Hi Ville,
since you wrote the latest patches on tuple constructors, do you have an
opinion on this patch, or alternate strategies to achieve the same goal?
https://gcc.gnu.org/ml/libstdc++/2016-04/msg00041.html
On Thu, 21 Apr 2016, Marc Glisse wrote:
On Thu, 21 Apr 2016, Jonathan Wakely wrote:
On 20 April 2016 at 21:42, Marc Glisse wrote:
Hello,
does anyone remember why the move constructor of _Tuple_impl is not
defaulted? The attached patch does not cause any test to fail (whitespace
kept to avoid line number changes). Maybe something about tuples of
references?
I don't know/remember why. It's possible it was to workaround a
front-end bug that required it, or maybe just a mistake and it should
always have been defaulted.
Ok, then how about something like this?
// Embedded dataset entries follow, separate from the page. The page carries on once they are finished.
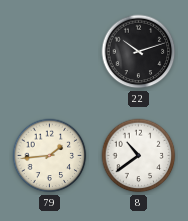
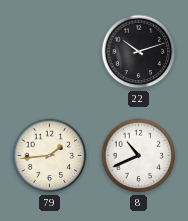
8: 10:39 -> 10:41
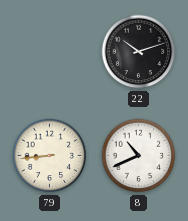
79: 1:44 -> 8:44
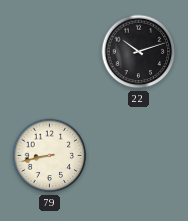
79: 8:44 -> 8:43
8: 10:41 -> none
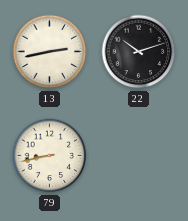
13: none -> 2:43
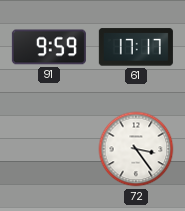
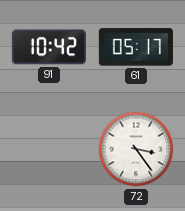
91: 9:59 -> 10:42
61: 17:17 -> 05:17
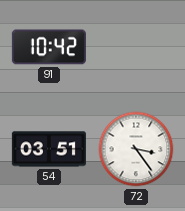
61: 05:17 -> none
54: none -> 03:51
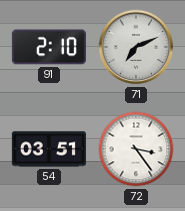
91: 10:42 -> 2:10
71: none -> 7:11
In order to suppress the move
constructor in tuple (when there is a non-movable element), we need to
either declare it with suitable constraints, or keep it defaulted and
ensure that we don't bypass a missing move constructor anywhere along
the way (_Tuple_impl, _Head_base). There is a strange mix of 2
strategies in the patch, I prefer the tag class, but I started using
enable_if before I realized how many places needed those horrors.
Bootstrap+regtest on powerpc64le-unknown-linux-gnu.
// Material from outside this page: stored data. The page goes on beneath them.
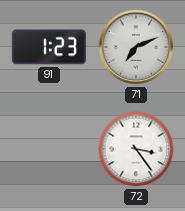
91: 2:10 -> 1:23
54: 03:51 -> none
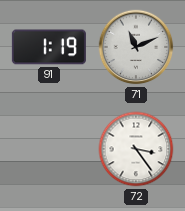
91: 1:23 -> 1:19
71: 7:11 -> 11:11
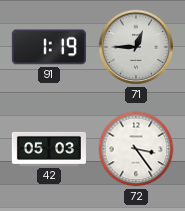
71: 11:11 -> 12:45
42: none -> 05:03
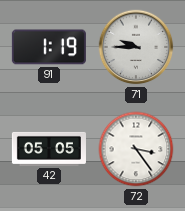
71: 12:45 -> 9:45
42: 05:03 -> 05:05
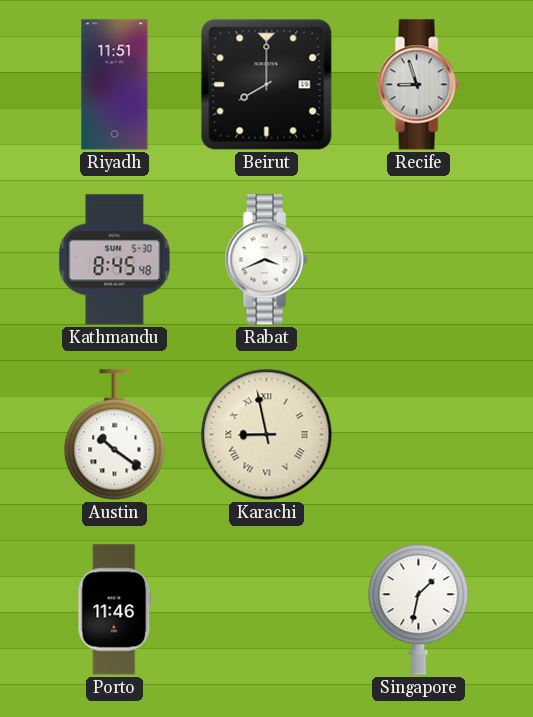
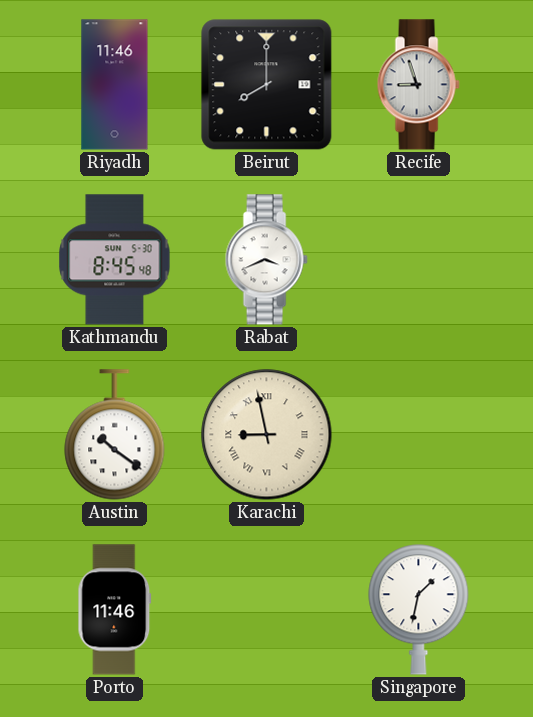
Riyadh: 11:51 -> 11:46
2016-04-22 Marc Glisse <marc.gli...@inria.fr>
* include/std/tuple (__element_arg_t): New class.
(_Head_base(const _Head&), _Tuple_impl(const _Head&, const
_Tail&...):
Remove.
(_Head_base(_UHead&&)): Add __element_arg_t argument...
(_Tuple_impl): ... and adjust callers.
(_Tuple_impl(_Tuple_impl&&)): Default.
(_Tuple_impl(const _Tuple_impl<other>&),
_Tuple_impl(_Tuple_impl<other>&&), _Tuple_impl(_UHead&&): Constrain.
* testsuite/20_util/tuple/nomove.cc: New.